Le retour médiéval de Matt Groening
Le créateur des «Simpson» a conçu une nouvelle série d'animation que Netflix a dévoilée vendredi. «Disenchantment» met en scène les sympathiques aventures d'une princesse alcoolo, d'un elfe amoureux et d'un mauvais génie
Dans le quatrième épisode de Disenchantment (Désenchantée), il y a cette scène touchante, durant laquelle la princesse rejetée en raison de son statut, qui a organisé une fête monstre au château, répète des manoeuvres d’approche pour se faire emmener danser. Elle varie les formules afin d’appâter les garçons, mais bien sûr, aucune ne sonne juste. Dans le monde de Matt Groening, marqué par une naïveté directe ou le sarcasme, ce bref moment pose une différence.
Netflix a dévoilé vendredi dernier la nouvelle création du scénariste américain, la troisième de sa carrière. On lui doit Les Simpson, institution télévisuelle qui fêtera ses 30 ans l’année prochaine. Il avait aussi imaginé l’animation de science-fiction foutraque Futurama (1999-2003).

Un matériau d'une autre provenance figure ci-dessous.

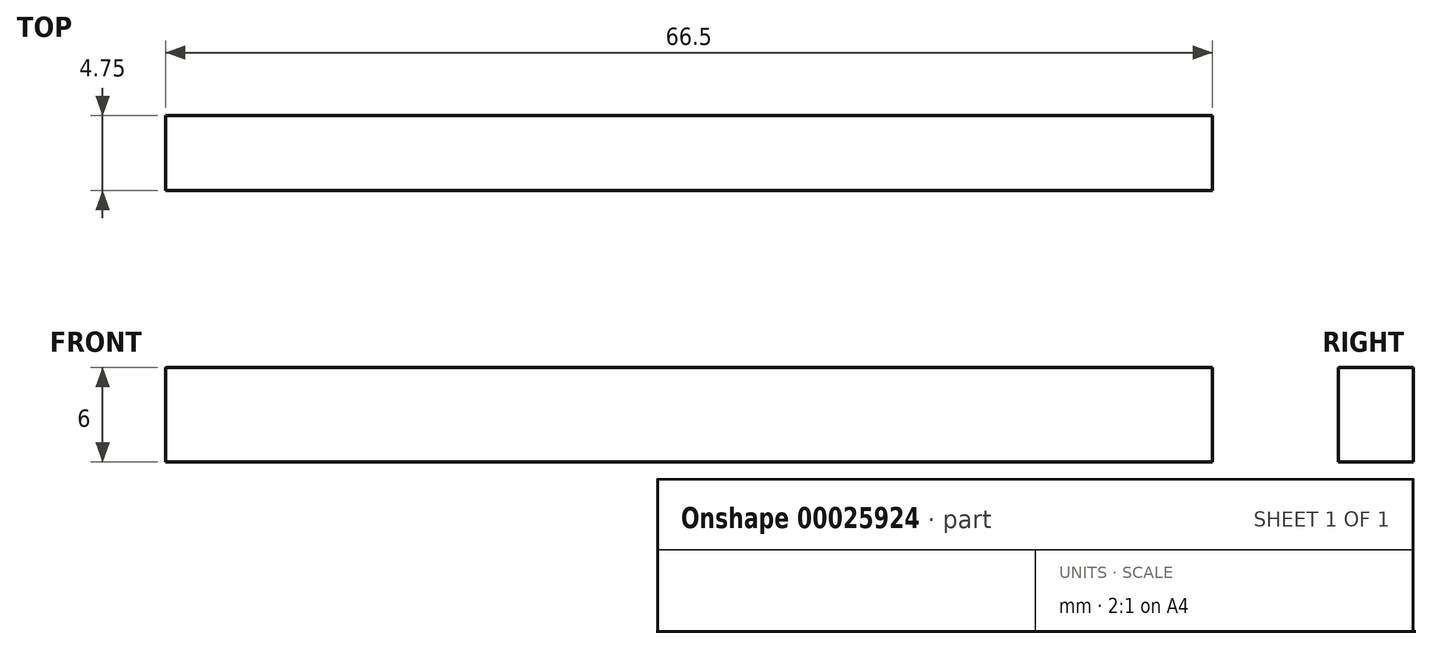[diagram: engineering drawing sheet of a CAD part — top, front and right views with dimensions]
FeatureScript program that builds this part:
annotation { "Feature Type Name" : "Feature", "Feature Type Description" : "" }
export const myFeature = defineFeature(function(context is Context, id is Id, definition is map)
    precondition{}
    {
        {
            var Q0;
            Q0=qCreatedBy(makeId("Front.planeOp"),FACE);
            var sketch = newSketch(context, id + "F0", { "sketchPlane" : qUnion([Q0])});
            skLineSegment(sketch, "E0.bottom", {"start": v(0, 0) * mm, "end": v(66.5, 0) * mm});
            skLineSegment(sketch, "E0.top", {"start": v(0, 6) * mm, "end": v(66.5, 6) * mm});
            skLineSegment(sketch, "E0.left", {"start": v(0, 0) * mm, "end": v(0, 6) * mm});
            skLineSegment(sketch, "E0.right", {"start": v(66.5, 0) * mm, "end": v(66.5, 6) * mm});
            skSolve(sketch);
        }
        {
            var Q0;
            Q0=makeQuery(id+"F0.imprint","IMPRINT",FACE,{"disambiguationData":[TD([[makeQuery(id+"F0.imprint","IMPRINT",EDGE,{"derivedFrom":sQuery(id+"F0.wireOp",EDGE,"E0.bottom")}),1.0]])]});
            extrude(context, id + "F1", {"entities" : qUnion([Q0]), "depth" : 4.75 * mm});
        }
    });
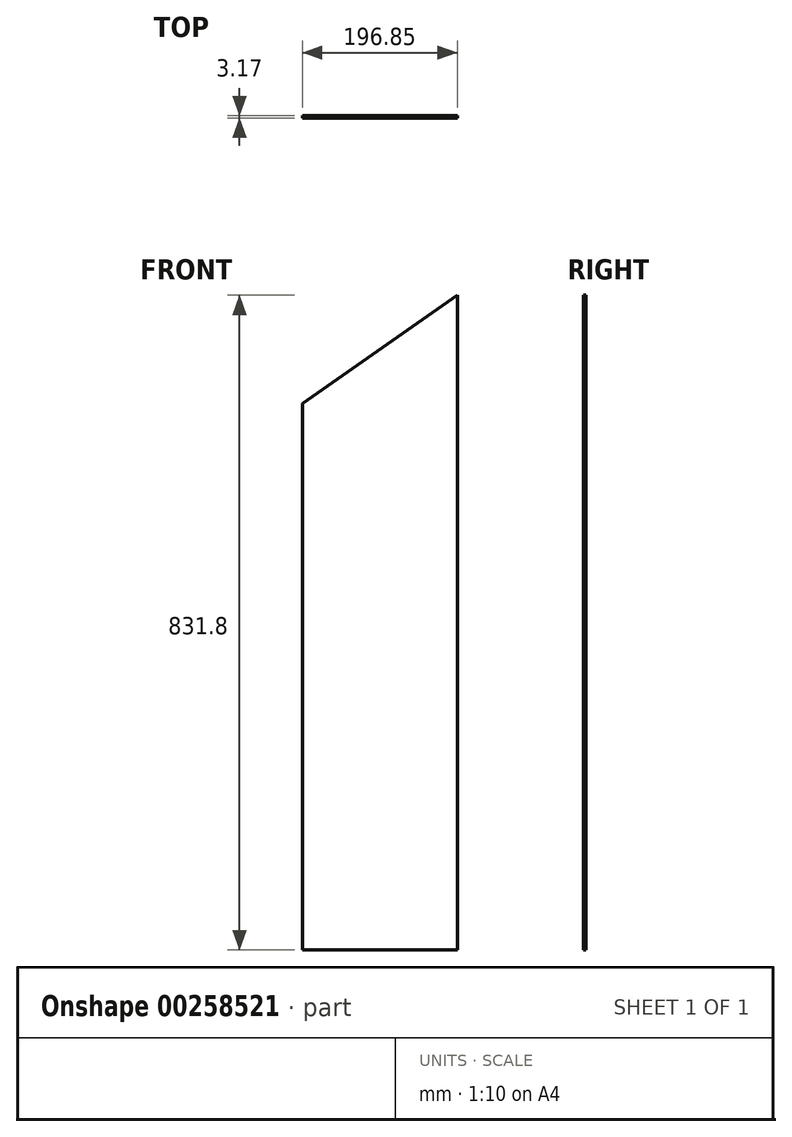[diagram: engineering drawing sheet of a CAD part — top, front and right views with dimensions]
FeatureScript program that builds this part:
annotation { "Feature Type Name" : "Feature", "Feature Type Description" : "" }
export const myFeature = defineFeature(function(context is Context, id is Id, definition is map)
    precondition{}
    {
        {
            var Q0;
            Q0=qCreatedBy(makeId("Front.planeOp"),FACE);
            var sketch = newSketch(context, id + "F0", { "sketchPlane" : qUnion([Q0])});
            skLineSegment(sketch, "E0.top", {"start": v(98.43, -415.9) * mm, "end": v(-98.43, -415.9) * mm});
            skLineSegment(sketch, "E0.left", {"start": v(98.43, 415.9) * mm, "end": v(98.43, -415.9) * mm});
            skLineSegment(sketch, "E0.right", {"start": v(-98.43, 278.07) * mm, "end": v(-98.43, -415.9) * mm});
            skPoint(sketch, "E0.middle", {"position": v(0, 0) * mm});
            skLineSegment(sketch, "E1", {"start": v(98.43, 415.9) * mm, "end": v(-98.43, 278.07) * mm});
            skPoint(sketch, "E2.orphan", {"position": v(-98.42, 415.9) * mm});
            skSolve(sketch);
        }
        {
            var Q0;
            Q0 = qSketchRegion(id + "F0", true);
            extrude(context, id + "F1", {"entities" : qUnion([Q0]), "depth" : 3.17 * mm});
        }
    });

Pour Netflix, l’enrôlement de Matt Groening, avec son compère Josh Weinstein, constitue l’une de ses nombreuses prises de choix, avec Shonda Rhimes (Scandal) ou Ryan Murphy (Nip/Tuck, 9-1-1). Les piliers du bon vieux paysage télévisuel apportent leur prestige au site de streaming. Dans le cas de Matt Groening, l’apport est accru par la rareté des interventions de l’artiste.
Une princesse bien entourée
Disenchantment ne déconcerte pas les amateurs sur le plan visuel. L’esthétique des Simpson se retrouve ici, en moins jaune, et même avec des colorations plus variées. L’aspect des humains, en particulier l’héroïne, rappelle les lignes de la série mère. L’originalité, ici – comme dans Futurama naguère – vient des autres créatures.

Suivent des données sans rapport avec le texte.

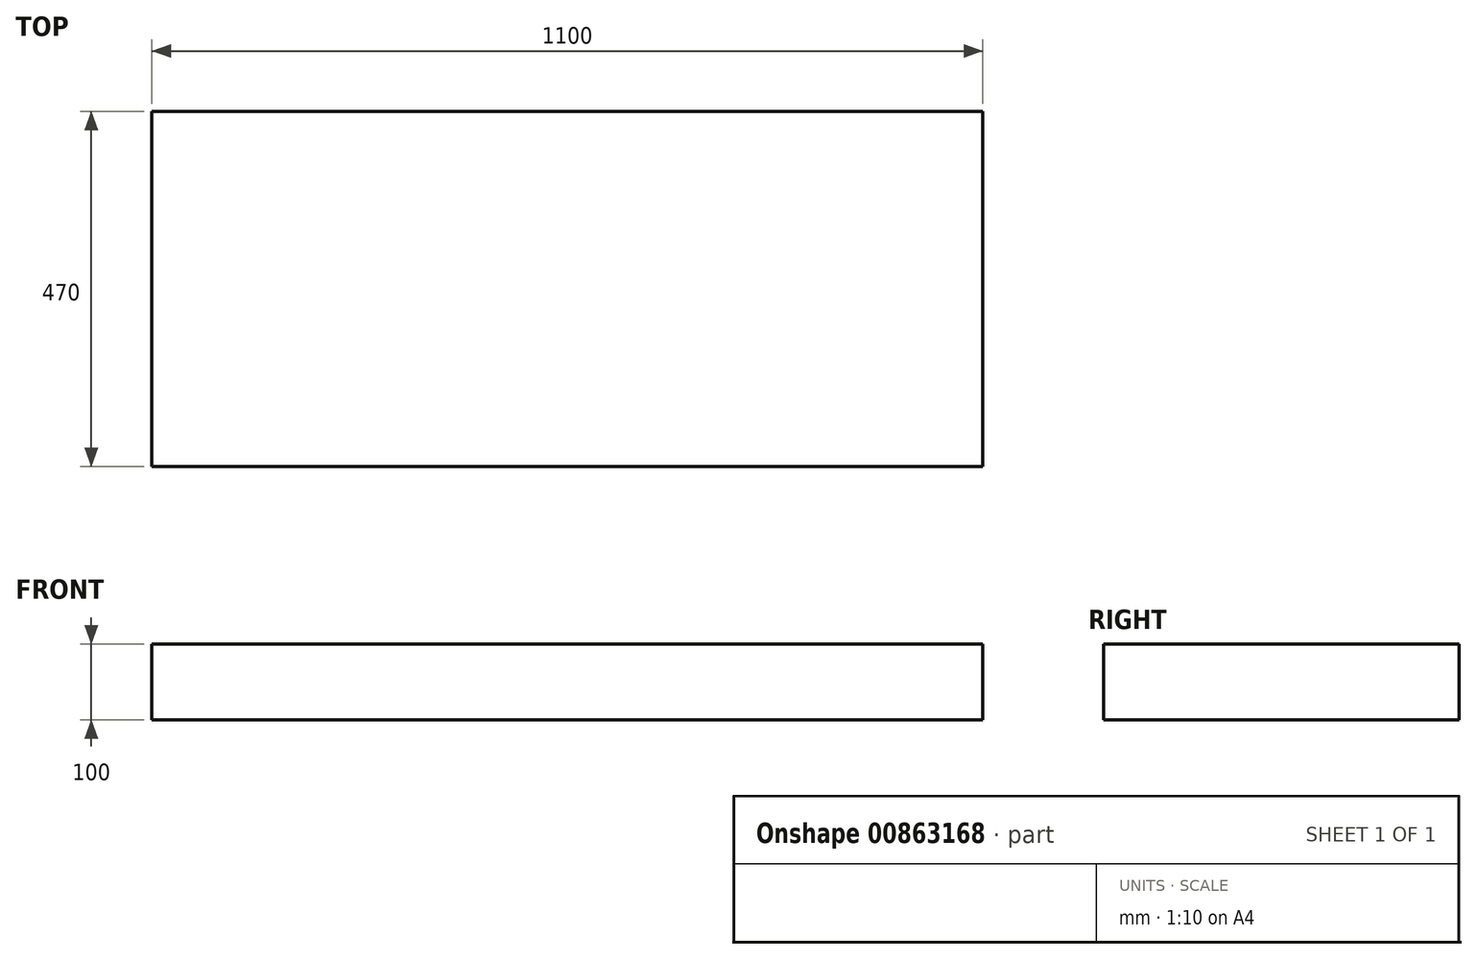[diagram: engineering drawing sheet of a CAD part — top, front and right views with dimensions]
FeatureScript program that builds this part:
annotation { "Feature Type Name" : "Feature", "Feature Type Description" : "" }
export const myFeature = defineFeature(function(context is Context, id is Id, definition is map)
    precondition{}
    {
        {
            var Q0;
            Q0=qCreatedBy(makeId("Top.planeOp"),FACE);
            var sketch = newSketch(context, id + "F0", { "sketchPlane" : qUnion([Q0])});
            skLineSegment(sketch, "E0", {"start": v(0, 0) * mm, "end": v(0, 470) * mm});
            skLineSegment(sketch, "E1", {"start": v(0, 470) * mm, "end": v(1100, 470) * mm});
            skLineSegment(sketch, "E2", {"start": v(1100, 470) * mm, "end": v(1100, 0) * mm});
            skLineSegment(sketch, "E3", {"start": v(1100, 0) * mm, "end": v(0, 0) * mm});
            skSolve(sketch);
        }
        {
            var Q0;
            Q0=makeQuery(id+"F0.imprint","IMPRINT",FACE,{"disambiguationData":[TD([[makeQuery(id+"F0.imprint","IMPRINT",EDGE,{"derivedFrom":sQuery(id+"F0.wireOp",EDGE,"E0")}),-1.0]])]});
            extrude(context, id + "F1", {"entities" : qUnion([Q0]), "depth" : 100 * mm, "offsetDistance" : 25 * mm});
        }
    });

Au coeur de l’histoire, donc, la princesse Tiabeanie, dite Bean, doublée par Abbi Jacobson (Broad City). Elle s’ennuie ferme le jour dans sa chambre, et picole le soir en tavernes. Son crétin de père cherche à la marier pour nouer des alliances politiques, mais les divers essais échouent, aussi bien par sa faute à elle que celle des balourds concernés. Un mystérieux couple de fomenteurs malfaisants à lunettes de soleil envoie à ses côtés un mauvais esprit qui se révèle en fait utile, mais qui a la mission de faire pencher Bean vers les ténèbres. A l’inverse, la jeune femme isolée est rejointe par un petit elfe désireux de parcourir le monde.
Dans ce monde de mystères dans les bois, de villages cossus et de châteaux perchés au-dessus de la mer, le trio va se frotter à des nains en combat contre des ogres, ou à une géante rouquine censée être la petite amie de l’elfe, lequel en pince secrètement pour la princesse. Chaque épisode, d’une durée de 37 minutes, met en scène une nouvelle aventure de ces improbables amis.
Matt Groening a dit avoir rêvé d’un univers de forêts enchantées depuis son adolescence. A présent, il s’accorde ce plaisir, et le partage avec talent. Ni cynique ni parodique, Disenchantment propose une balade dans un médiéval fantastique sympathique, loin des pesants enjeux des adaptations de Tolkien.